[Saved entries]:
▬▬▬

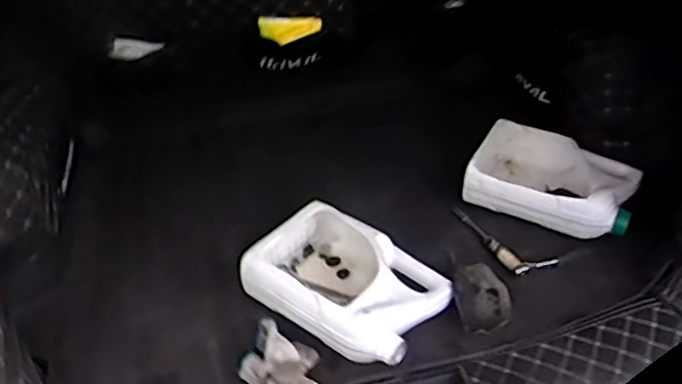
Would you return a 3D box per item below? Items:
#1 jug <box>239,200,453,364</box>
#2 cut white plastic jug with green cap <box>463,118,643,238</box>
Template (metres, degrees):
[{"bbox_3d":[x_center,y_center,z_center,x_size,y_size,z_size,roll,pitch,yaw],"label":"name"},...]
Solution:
[{"bbox_3d":[0.013,0.151,1.084,0.306,0.113,0.214,21,43,30],"label":"jug"},{"bbox_3d":[0.413,-0.024,1.285,0.324,0.101,0.230,15,40,24],"label":"cut white plastic jug with green cap"}]

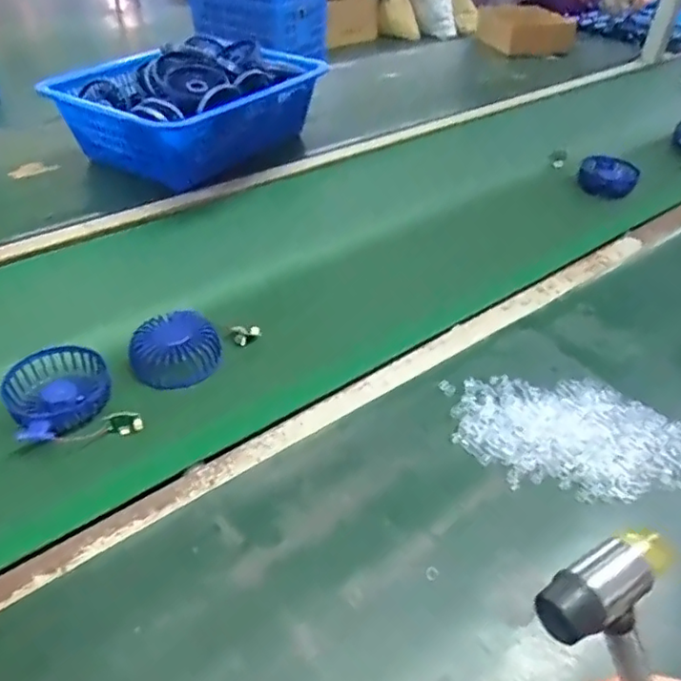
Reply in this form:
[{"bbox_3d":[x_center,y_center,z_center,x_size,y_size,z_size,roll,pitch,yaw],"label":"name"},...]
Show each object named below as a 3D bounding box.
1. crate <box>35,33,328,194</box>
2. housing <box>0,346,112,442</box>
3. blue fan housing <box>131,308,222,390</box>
[{"bbox_3d":[-0.230,-0.341,0.949,0.240,0.181,0.352,26,45,24],"label":"crate"},{"bbox_3d":[-0.250,0.043,0.537,0.085,0.026,0.087,-24,48,-29],"label":"housing"},{"bbox_3d":[-0.164,0.009,0.601,0.086,0.034,0.089,-12,43,-18],"label":"blue fan housing"}]

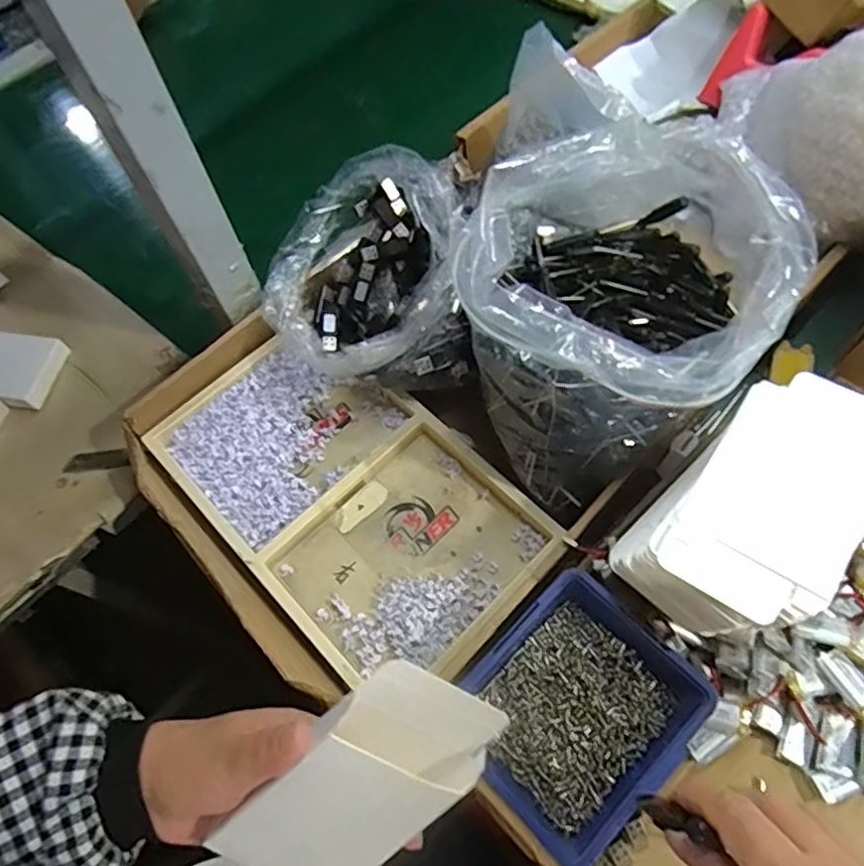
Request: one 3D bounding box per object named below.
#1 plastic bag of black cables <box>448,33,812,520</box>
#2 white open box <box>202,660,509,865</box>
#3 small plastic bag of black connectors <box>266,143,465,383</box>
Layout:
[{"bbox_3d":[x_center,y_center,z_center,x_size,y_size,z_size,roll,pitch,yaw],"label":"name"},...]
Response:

▬▬▬

[What this task involves]:
Pictures stay out, and every line of the records is transcribed exactly.

[Answer to this problem]:
Would you return a 3D box per item below? Items:
#1 jug <box>239,200,453,364</box>
#2 cut white plastic jug with green cap <box>463,118,643,238</box>
Template (metres, degrees):
[{"bbox_3d":[x_center,y_center,z_center,x_size,y_size,z_size,roll,pitch,yaw],"label":"name"},...]
Solution:
[{"bbox_3d":[0.013,0.151,1.084,0.306,0.113,0.214,21,43,30],"label":"jug"},{"bbox_3d":[0.413,-0.024,1.285,0.324,0.101,0.230,15,40,24],"label":"cut white plastic jug with green cap"}]

Reply in this form:
[{"bbox_3d":[x_center,y_center,z_center,x_size,y_size,z_size,roll,pitch,yaw],"label":"name"},...]
Show each object named below as a 3D bounding box.
1. crate <box>35,33,328,194</box>
2. housing <box>0,346,112,442</box>
3. blue fan housing <box>131,308,222,390</box>
[{"bbox_3d":[-0.230,-0.341,0.949,0.240,0.181,0.352,26,45,24],"label":"crate"},{"bbox_3d":[-0.250,0.043,0.537,0.085,0.026,0.087,-24,48,-29],"label":"housing"},{"bbox_3d":[-0.164,0.009,0.601,0.086,0.034,0.089,-12,43,-18],"label":"blue fan housing"}]

Request: one 3D bounding box per object named below.
#1 plastic bag of black cables <box>448,33,812,520</box>
#2 white open box <box>202,660,509,865</box>
#3 small plastic bag of black connectors <box>266,143,465,383</box>
Layout:
[{"bbox_3d":[x_center,y_center,z_center,x_size,y_size,z_size,roll,pitch,yaw],"label":"name"},...]
Response:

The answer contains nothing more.